Lyric discussion by chino69 

My absolute favorite song on this album.

Once again, I totally feel I'm at this exact point as this song.

Here's how I relate:

A change has taken place in this person and now he finds himself looking back at the past and on the brink of a bright new future. And he realizes that he's cared so much for people and that's the very reason that he's had such tragedy.

"My scars remind me that the past is real"

And just when he's ready to try again, he is reminded of his scars and how he has been so open hearted but (as the cliche goes) used, abused, and left out like trash.

Now he's ready to do his thing, and so am I! I have spent the greater part of my 26 years living for other people, trying to fix others, and bleeding for the faith of others. And now I've learned the following: That people are needy and they'll suck your life away, that you can't help what chooses not to be helped, and that the only way you can surely help people is by getting on with your own life until you can give back to them from a distance.

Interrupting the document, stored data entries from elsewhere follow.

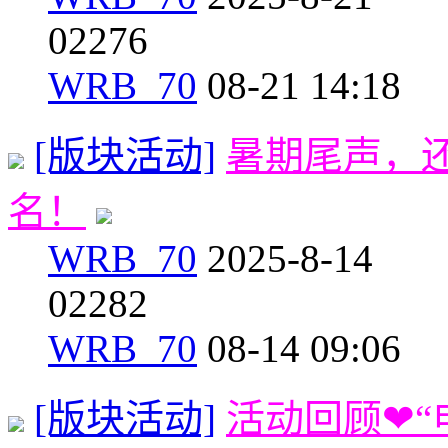
0
2276
WRB_70
08-21 14:18
[版块活动]
暑期尾声，
名！
WRB_70
2025-8-14
0
2282
WRB_70
08-14 09:06
[版块活动]
活动回顾❤“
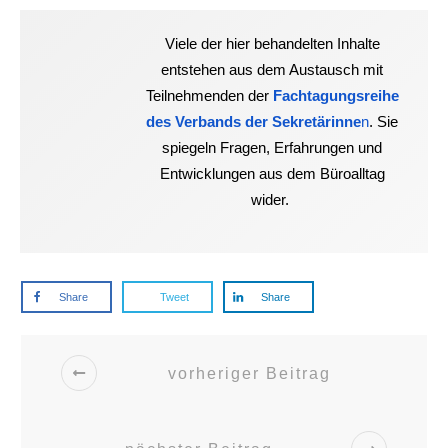
Viele der hier behandelten Inhalte
entstehen aus dem Austausch mit
Teilnehmenden der
Fachtagungsreihe
des Verbands der Sekretärinne
n
. Sie
spiegeln Fragen, Erfahrungen und
Entwicklungen aus dem Büroalltag
wider.
Share
Tweet
Share
vorheriger Beitrag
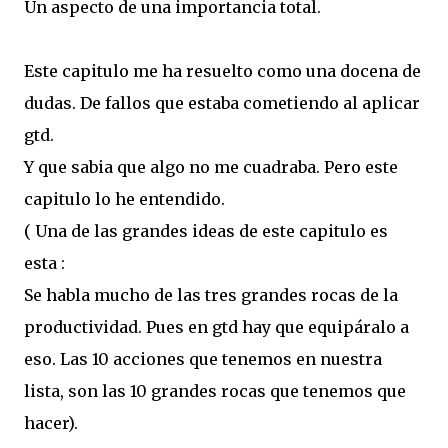
Un aspecto de una importancia total.
Este capitulo me ha resuelto como una docena de
dudas. De fallos que estaba cometiendo al aplicar
gtd.
Y que sabia que algo no me cuadraba. Pero este
capitulo lo he entendido.
( Una de las grandes ideas de este capitulo es
esta :
Se habla mucho de las tres grandes rocas de la
productividad. Pues en gtd hay que equipáralo a
eso. Las 10 acciones que tenemos en nuestra
lista, son las 10 grandes rocas que tenemos que
hacer).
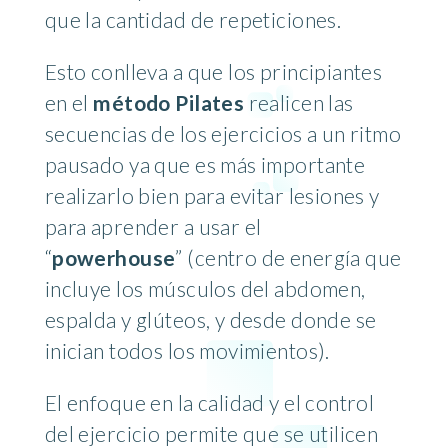
que la cantidad de repeticiones.
Esto conlleva a que los principiantes
en el
método Pilates
realicen las
secuencias de los ejercicios a un ritmo
pausado ya que es más importante
realizarlo bien para evitar lesiones y
para aprender a usar el
“
powerhouse
” (centro de energía que
incluye los músculos del abdomen,
espalda y glúteos, y desde donde se
inician todos los movimientos).
El enfoque en la calidad y el control
del ejercicio permite que se utilicen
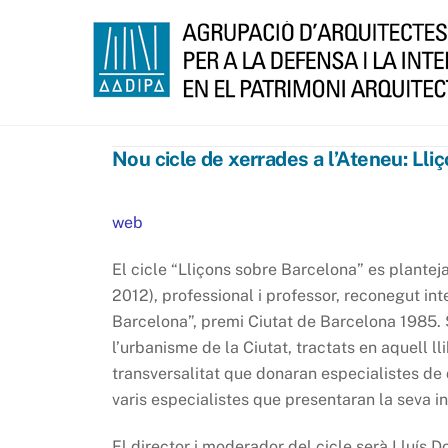
Skip
to
content
Nou cicle de xerrades a l’Ateneu: Ll
web
El cicle “Lliçons sobre Barcelona” es plant
2012), professional i professor, reconegut in
Barcelona”, premi Ciutat de Barcelona 1985. 
l’urbanisme de la Ciutat, tractats en aquell ll
transversalitat que donaran especialistes d
varis especialistes que presentaran la seva i
El director i moderador del cicle serà Lluís 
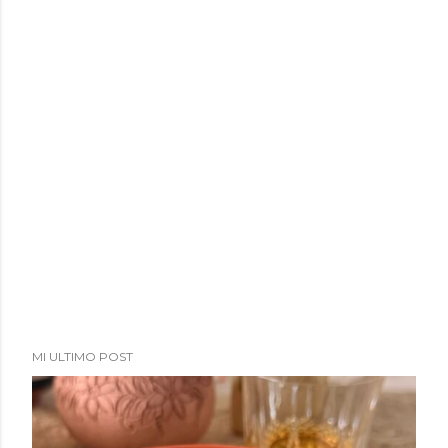
MI ULTIMO POST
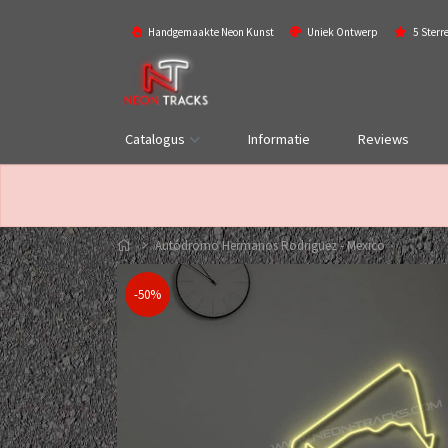
Handgemaakte Neon Kunst
Uniek Ontwerp
5 Sterr
Catalogus
Informatie
Reviews
Autódromo Hermanos Rodríguez - Mexico
-50%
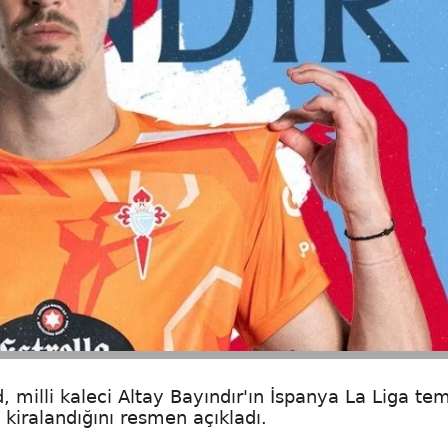
 milli kaleci Altay Bayındır'ın İspanya La Liga tems
 kiralandığını resmen açıkladı.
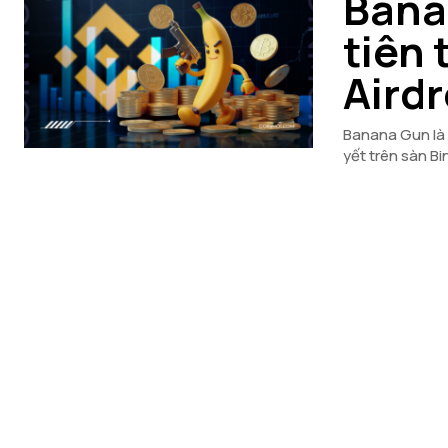
Bana
tiên
Aird
Banana Gun là 
yết trên sàn B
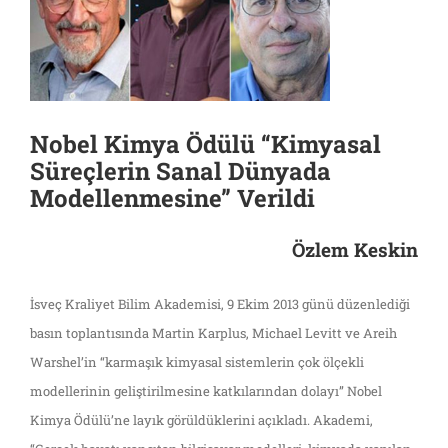
Nobel Kimya Ödülü “Kimyasal
Süreçlerin Sanal Dünyada
Modellenmesine” Verildi
Özlem Keskin
İsveç Kraliyet Bilim Akademisi, 9 Ekim 2013 günü düzenlediği
basın toplantısında Martin Karplus, Michael Levitt ve Areih
Warshel’in “karmaşık kimyasal sistemlerin çok ölçekli
modellerinin geliştirilmesine katkılarından dolayı” Nobel
Kimya Ödülü’ne layık görüldüklerini açıkladı. Akademi,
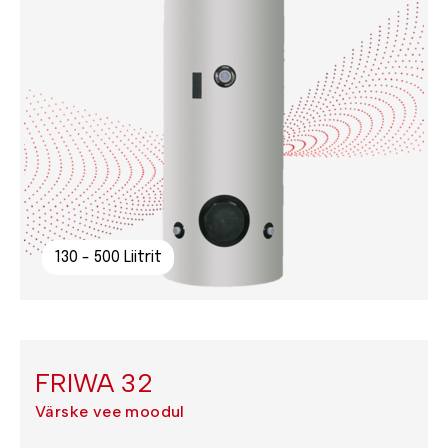
130 - 500 Liitrit
FRIWA 32
Värske vee moodul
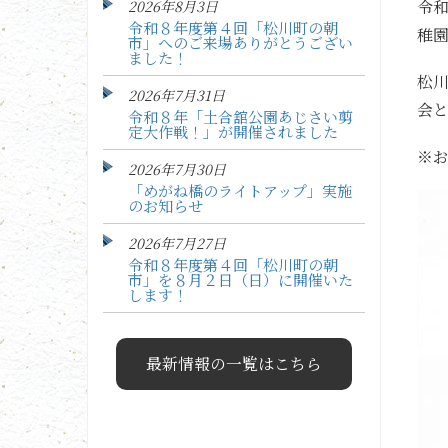
令
2026年8月3日
令和８年度第４回「松川町の朝
稚
市」へのご来場ありがとうござい
ました！
松
2026年7月31日
会
令和８年「土合舘公園あじさい剪
定大作戦！」が開催されました
※
2026年7月30日
「めがね橋のライトアップ」実施
のお知らせ
2026年7月27日
令和８年度第４回「松川町の朝
市」を８月２日（日）に開催いた
します！
最新情報の一覧はこちら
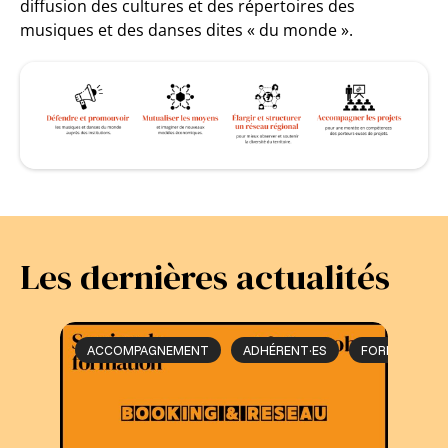
diffusion des cultures et des répertoires des
musiques et des danses dites « du monde ».
Les dernières actualités
ACCOMPAGNEMENT
ADHÉRENT·ES
FORMATION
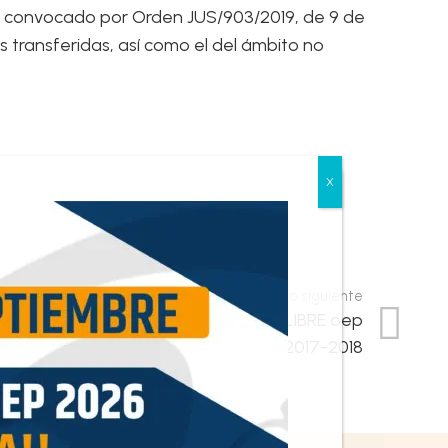
iva, convocado por Orden JUS/903/2019, de 9 de
 transferidas, así como el del ámbito no
Resultado siguiente
PLANTILLA DEFINITIVA GESTIÓN, LIBRE oep
2017-2018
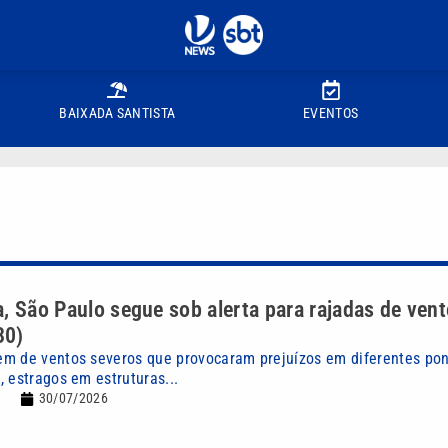
BAIXADA SANTISTA
EVENTOS
, São Paulo segue sob alerta para rajadas de vent
30)
m de ventos severos que provocaram prejuízos em diferentes pont
 estragos em estruturas...
30/07/2026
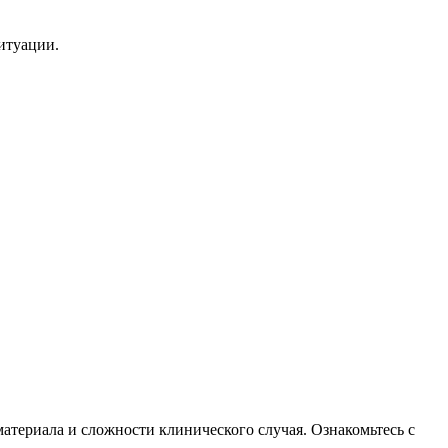
итуации.
атериала и сложности клинического случая. Ознакомьтесь с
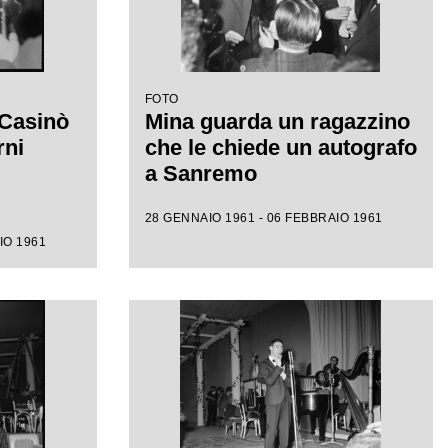
FOTO
 Casinò
Mina guarda un ragazzino
rni
che le chiede un autografo
a Sanremo
28 GENNAIO 1961 - 06 FEBBRAIO 1961
IO 1961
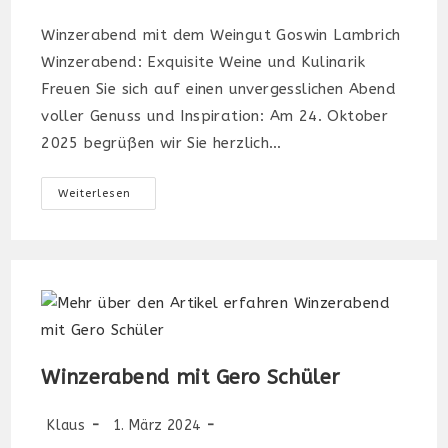
Winzerabend mit dem Weingut Goswin Lambrich
Winzerabend: Exquisite Weine und Kulinarik
Freuen Sie sich auf einen unvergesslichen Abend
voller Genuss und Inspiration: Am 24. Oktober
2025 begrüßen wir Sie herzlich…
Winzerabend:
Weiterlesen
Exquisite
Weine
Und
Kulinarik
Winzerabend mit Gero Schüler
Beitrags-
Beitrag
Beitrags-
Klaus
1. März 2024
Autor:
veröffentlicht:
Kategorie:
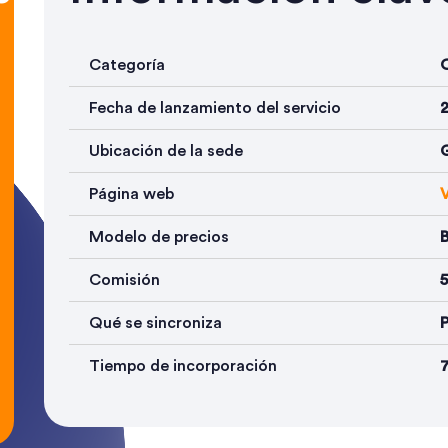
Categoría
Fecha de lanzamiento del servicio
Ubicación de la sede
Página web
V
Modelo de precios
Comisión
Qué se sincroniza
P
Tiempo de incorporación
7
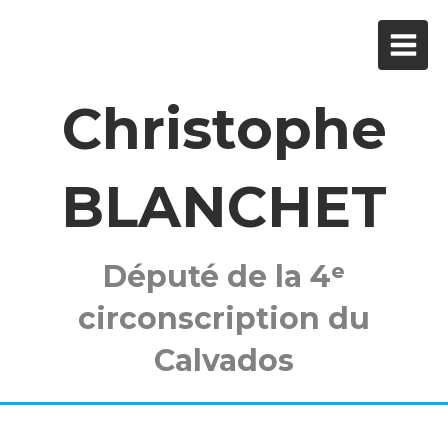
Christophe
BLANCHET
Député de la 4ᵉ
circonscription du
Calvados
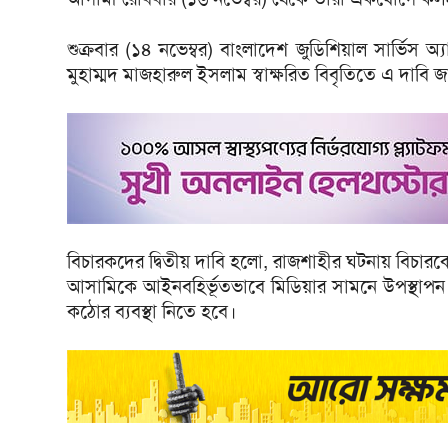
শুক্রবার (১৪ নভেম্বর) বাংলাদেশ জুডিশিয়াল সার্ভ
মুহাম্মদ মাজহারুল ইসলাম স্বাক্ষরিত বিবৃতিতে এ দাবি
বিচারকদের দ্বিতীয় দাবি হলো, রাজশাহীর ঘটনায় বিচারকের ন
আসামিকে আইনবহির্ভূতভাবে মিডিয়ার সামনে উপস্থাপন কর
কঠোর ব্যবস্থা নিতে হবে।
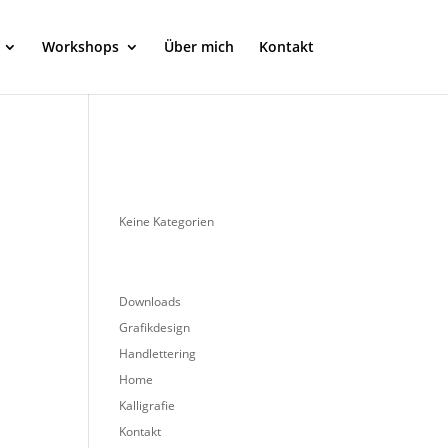
Workshops
Über mich
Kontakt
Keine Kategorien
Downloads
Grafikdesign
Handlettering
Home
Kalligrafie
Kontakt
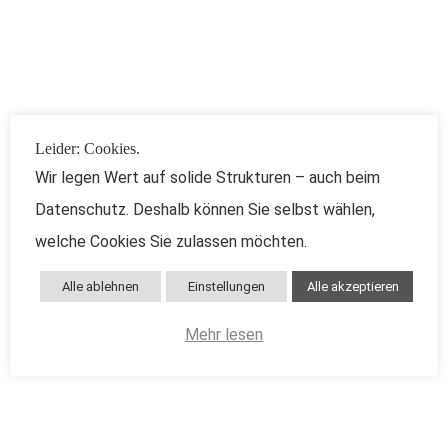
Leider: Cookies.
Wir legen Wert auf solide Strukturen – auch beim
Datenschutz. Deshalb können Sie selbst wählen,
M L W
welche Cookies Sie zulassen möchten.
Alle ablehnen
Einstellungen
Alle akzeptieren
Mehr lesen
Aktivieren der Kartenfunktionen: Klick in die Karte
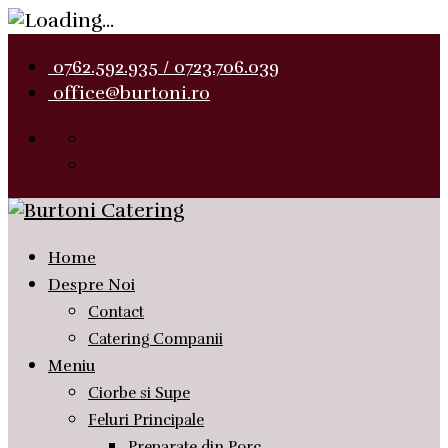
0762.592.935 / 0723.706.039
office@burtoni.ro
Home
Despre Noi
Contact
Catering Companii
Meniu
Ciorbe si Supe
Feluri Principale
Preparate din Porc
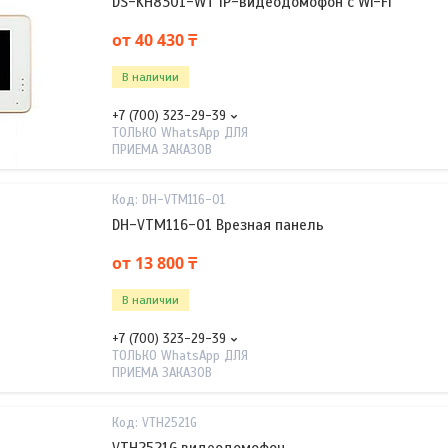
DS-KH8301-WT IP-видеодомофон с Wi-Fi
от 40 430 ₸
В наличии
+7 (700) 323-29-39
ТОЛЬКО WhatsApp ДЛЯ
ПРИЕМА ЗАКАЗОВ
DH-VTM116-01
DH-VTM116-01 Врезная панель
от 13 800 ₸
В наличии
+7 (700) 323-29-39
ТОЛЬКО WhatsApp ДЛЯ
ПРИЕМА ЗАКАЗОВ
VTH2521G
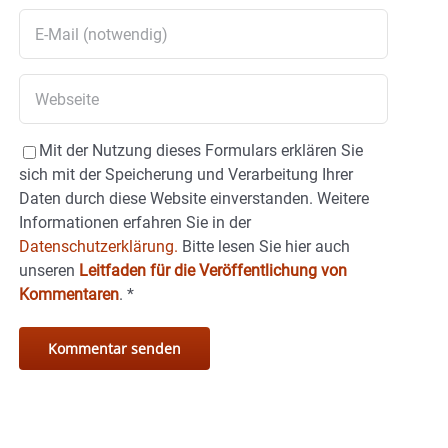
Mit der Nutzung dieses Formulars erklären Sie
sich mit der Speicherung und Verarbeitung Ihrer
Daten durch diese Website einverstanden. Weitere
Informationen erfahren Sie in der
Datenschutzerklärung.
Bitte lesen Sie hier auch
unseren
Leitfaden für die Veröffentlichung von
Kommentaren
.
*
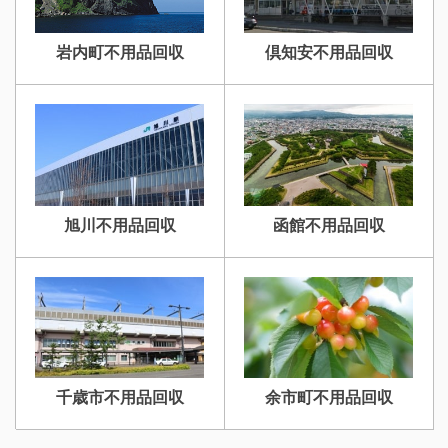
岩内町不用品回収
倶知安不用品回収
旭川不用品回収
函館不用品回収
千歳市不用品回収
余市町不用品回収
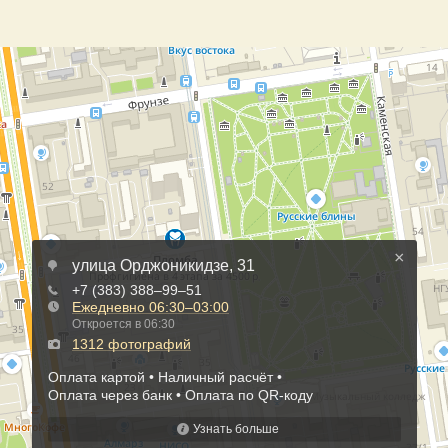
×
улица Орджоникидзе, 31
+7 (383) 388‒99‒51
Ежедневно
06:30–03:00
Откроется в 06:30
1312 фотографий
Оплата картой
Наличный расчёт
Оплата через банк
Оплата по QR-коду
Узнать больше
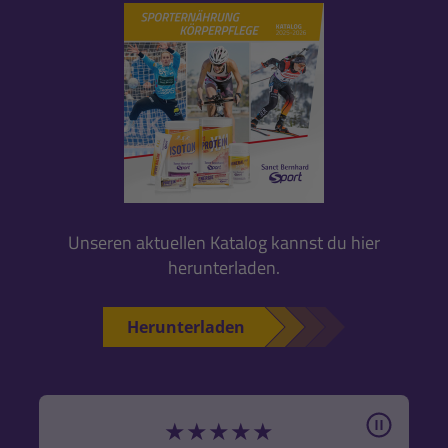
Unseren aktuellen Katalog kannst du hier
herunterladen.
Herunterladen
Pause
★
★
★
★
★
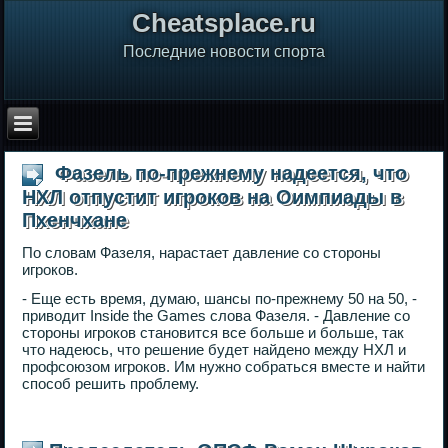
Сheatsplace.ru
Последние новости спорта
Фазель по-прежнему надеется, что
НХЛ отпустит игроков на Оимпиады в
Пхенчхане
По словам Фазеля, нарастает давление со стороны
игроков.
- Еще есть время, думаю, шансы по-прежнему 50 на 50, -
приводит Inside the Games слова Фазеля. - Давление со
стороны игроков становится все больше и больше, так
что надеюсь, что решение будет найдено между НХЛ и
профсоюзом игроков. Им нужно собраться вместе и найти
способ решить проблему.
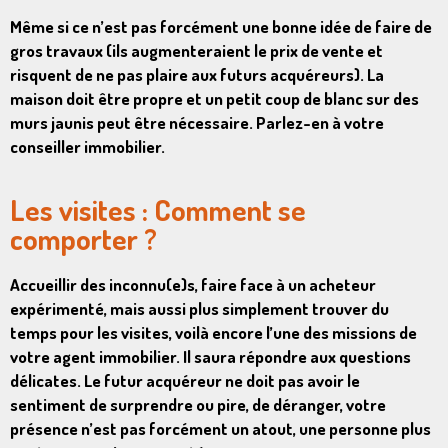
Même si ce n’est pas forcément une bonne idée de faire de
gros travaux (ils augmenteraient le prix de vente et
risquent de ne pas plaire aux futurs acquéreurs). La
maison doit être propre et un petit coup de blanc sur des
murs jaunis peut être nécessaire.
Parlez-en à votre
conseiller immobilier
.
Les visites : Comment se
comporter ?
Accueillir des inconnu(e)s, faire face à un acheteur
expérimenté, mais aussi plus simplement trouver du
temps pour les visites, voilà encore l’une des missions de
votre agent immobilier. Il saura répondre aux questions
délicates. Le futur acquéreur ne doit pas avoir le
sentiment de surprendre ou pire, de déranger, votre
présence n’est pas forcément un atout, une personne plus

I am the same way and I do the same things you do, but people take things for granted and just keep wanting more and more.

I have had hard times getting over my ex-girlfriends and everyone tells me I should move on because there is nothing I can do, and I know that is true. I just don't want to except that she isn't mine anymore.

I was the person that clung to and sucked the life out of the person I loved.... We spent like every moment together for almost 2 years and were happy but eventually he'd had enough.... how long do you think it'll take for him to heal himself? Do you think it's possible to ever be friends?